Добавить в цитаты Настройки чтения

Страница 4 из 6

– Покушай, покушай, – угощает меня Егор и говорит даже в рифму: – Ехать будет теплее, сон охватит скорее.

Он достаёт из корзинки белые пирожки с мясом, с яйцами, с сёмгой, что так бесподобно пекут у нас дома, – мать прислала их мне на дорогу. И как они вкусны после «hygienische Kost»[5] Амалии – просто тают во рту!

Наконец Егор идёт всё-таки к лошадям. Они стоят за вокзалом у изгороди. Одну из них я узнаю сразу: это Воронко, отец любил запрягать его зимой в сани, а пристяжная мне не знакома. Лошади густо обросли шерстью, снегом – похожи на каких-то лесных мохнатых зверей. Воронко не узнал меня. Напрасно несколько раз я подходил и гладил его по морде – он даже не заржал, только лениво посмотрел на меня одним глазом. А пристяжная была новая – очевидно, отец купил ещё одну лошадь, хотя было их у нас и так без числа, стояли в конюшне без всякой надобности и употребления, только овёс и сено изводили. Прислали за мной, к сожалению, розвальни, а не маленькие санки, как я втайне надеялся. Эти маленькие санки я очень любил. На них отец часто ездил по делам: были они лёгкие, не шли, а летели над землёй. «Воронихин опять поехал догонять ветер», – говорили про отца мужики, когда он ездил в этих санях. В задке розвальней укреплена круглая парусиновая кибитка с пологом впереди, сани дополна набиты сеном, поверх сена половичок, а для покрытия – огромная медвежья шкура. Для меня присланы заячий тулупчик и валенки.

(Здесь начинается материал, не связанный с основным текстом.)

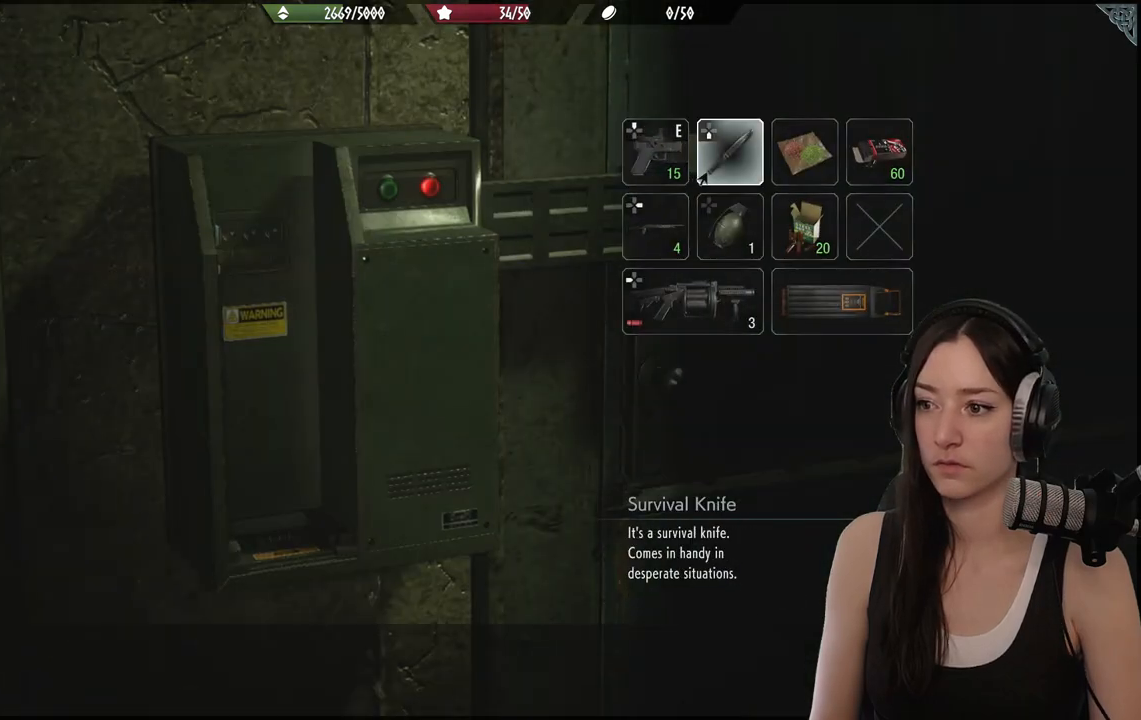
{"buttons": ["DPAD_DOWN"], "left_stick": "center", "right_stick": "center", "events": [[17, "DPAD_RIGHT", "up"], [100, "DPAD_RIGHT", "down"], [200, "DPAD_RIGHT", "up"], [333, "DPAD_DOWN", "down"], [433, "DPAD_DOWN", "up"], [483, "DPAD_DOWN", "down"]]}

Пока Егор укладывает и увязывает вещи в передке розвальней, я залезаю под полог в кибитку. В кибитке темно, пахнет слежавшимся сеном. Сначала лежать неудобно, всё время хочется менять положение, но скоро тело осваивается, привыкает, и уже лень пошевелиться. Смутно я слышу, как ходит Егор, подтыкая сено с боков, как остро жуют лошади. Скорее бы ехать!.. Но вот Егор садится в передок, сани вздрагивают. «Но-но, н-но!» – кричит Егор, и со скрипом мы снимаемся с места. И так едем мы медленно, раскатываясь иногда по бокам, мерно идут кони, клонит ко сну, а кругом тишина, и нельзя уже сказать, давно ли мы едем?.. С чувством, что мы спускаемся куда-то под гору, в какую-то великую, тёмную тишину, я засыпаю…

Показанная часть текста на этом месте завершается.